Contrast with feelings at the age of twenty-two.

Get too close and you may see that

Getting too close reveals a mismatch with societal expectations.

I don't fit the shoe

Not fitting into the expected roles or norms.

I'll make you think I do

Pretending to fit the expected roles.

All talk no follow through

All talk, no action or commitment.

I'd love to give myself a talking to

Expressing a desire to give oneself advice.

Late twenties are doing bad things to me

Reiterating the negative impact of being in one's late twenties.

Digging up dirt and leaving me with debris

Repeating the theme of unearthing past mistakes.

No one told me the older the more anxiety

Reaffirming the connection between aging and increased anxiety.

Not much I know, know, know, know

Restating limited knowledge about the challenges of life.

In my late twenties

Reflecting on the difficulties of being in one's late twenties.

Evaluating all these broken battles

Evaluating and reflecting on unresolved personal struggles.

That I thought that I'd already won

Discovering ongoing challenges that were thought to be resolved.

Once was fearless

Once fearless, now seeking safety and security.

Now I cling to safety

Admitting to holding onto lies created by oneself.

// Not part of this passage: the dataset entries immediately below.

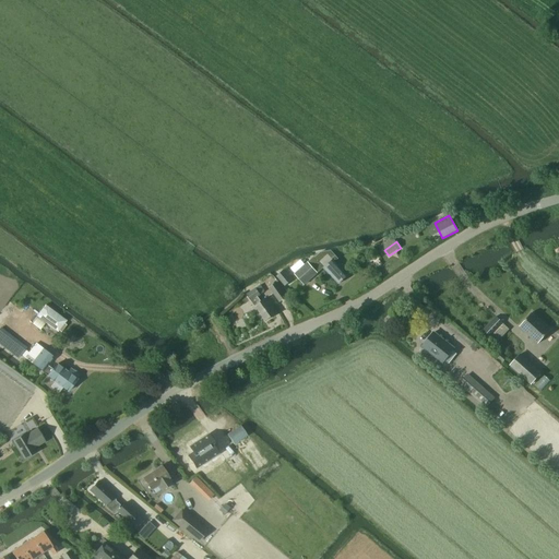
[(313,258),(308,263),(313,269),(320,263),(323,266),(339,284),(347,276),(335,262),(337,260),(331,251),(320,253),(314,259),(313,258)]
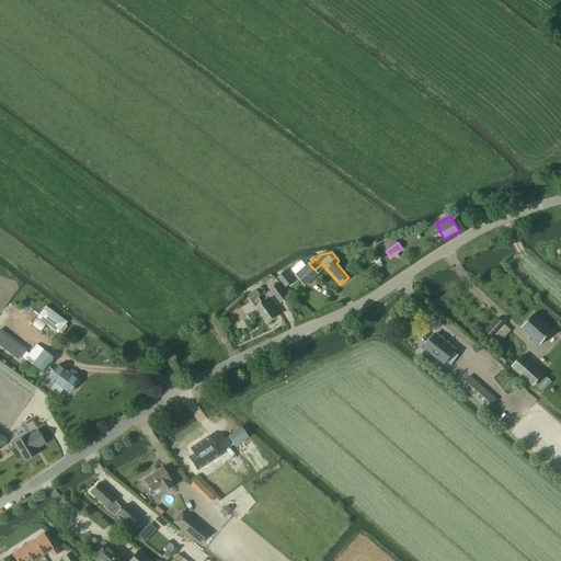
[(305,287),(319,275),(308,263),(295,275),(305,287)]
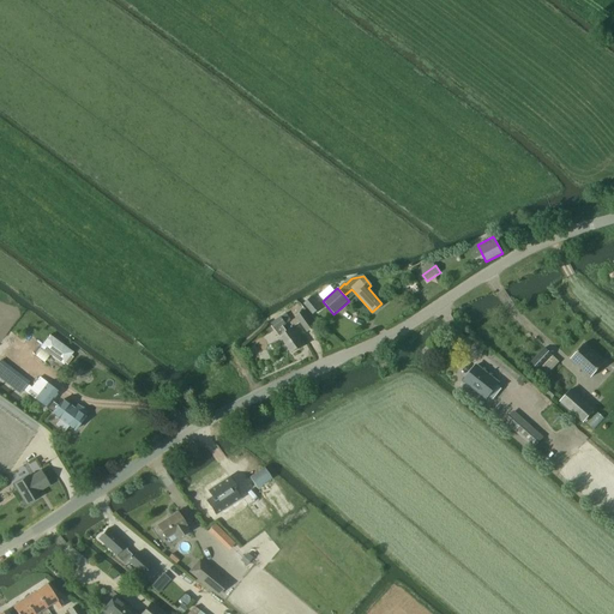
[(321,308),(312,298),(304,305),(313,315),(321,308)]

Knowing these are my own lies I've spun

Understanding the self-deception and its consequences.

Late twenties are doing bad things to me

Reiteration of the negative impact of being in one's late twenties.

Digging up dirt and leaving me with debris

Repeating the theme of unearthing past mistakes.

No one told me the older the more anxiety

Reaffirming the connection between aging and increased anxiety.

Not much I know, know, know, know

Restating limited knowledge about the challenges of life.

In my late twenties

Reflecting on the difficulties of being in one's late twenties.